Michel Barnier claims that part of the reason why a goods-only Single Market arrangement cannot work is that a sizeable proportion of the value of goods is made up from services. Giving the UK regulatory freedom over services would, he argues, allow us to undercut European producers. But as my colleague Aarti Shankar has shown, this argument is far from clear in economic terms. Why is the Government not picking up her argument?
On the other hand, pro-EU campaigners say that Chequers doesn’t work because it prioritises goods over services, and services are 80 per cent of our economy. That argument rests on a confusion. Although our services sector is dominant domestically, goods outweigh services when it comes to our exports. And the profile of our trade in goods and services is different. About half of our goods trade go to the EU while for services the figure is around a third. So it makes particular sense to align the rules on goods with the EU. Again, the Government should be saying this more clearly.

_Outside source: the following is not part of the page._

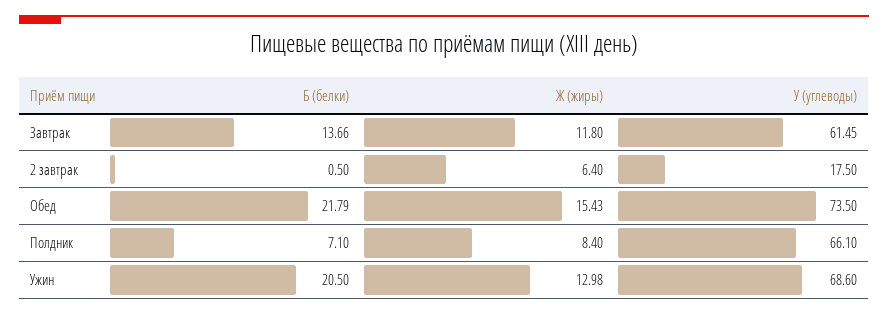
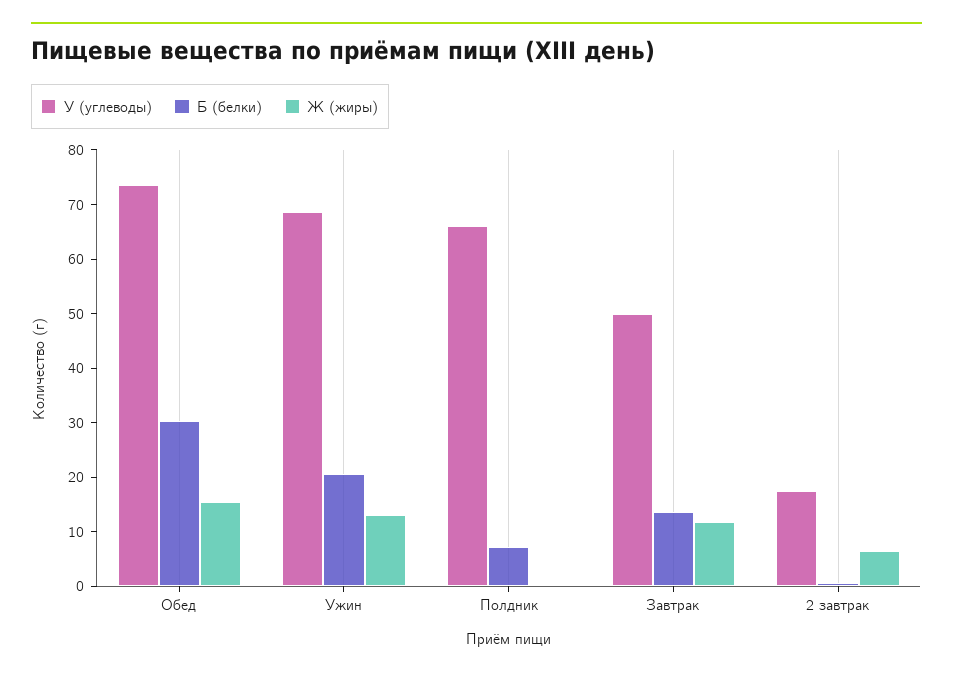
У (углеводы), Завтрак: 61.45 -> 50
Б (белки), Обед: 21.79 -> 30
Ж (жиры), Полдник: 8.4 -> 0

At the same time, Brexiteer anti-Chequers campaigners complain that the plan would mean rule-taking on goods. Fair enough. But those same Brexiteers may well also have argued previously that the UK had little or no ability to shape EU rules as an EU member. Under the Chequers proposal, the UK would be obliged to follow future rules on goods and agrifood (covering roughly 20 per cent of our domestic economy) but we would have greater freedoms (“take back control”, if you like) over the wider economy. And, ultimately if Brussels did come up with a rule we couldn’t live with, we would be able to say “no thank you” (albeit with probable costs to our access to the EU). The process of translating new rules would not be automatic. Parliament would have to consider and agree each new set of rules. In the case of Switzerland, parliamentarians take this power seriously and have been able to resist new EU rules, for example, on chemical regulations.
Part of the reason why the Government is so bad at communicating its Brexit policy is that the Cabinet remains deeply divided over Brexit. When the Prime Minister still cannot say herself that she would vote to leave the EU – the defining policy of her Government – it’s no wonder that there’s a lack of clarity (to put it politely) in the overall communications strategy. But this confusion in communication is weakening the substance of the policy and allowing critics at home and on the continent to dominate the dabte. A new Government video released yesterday explaining Chequers is welcome, but its several weeks overdue. Ministers need to put aside their differences and commit to selling the agreed policy before its too late.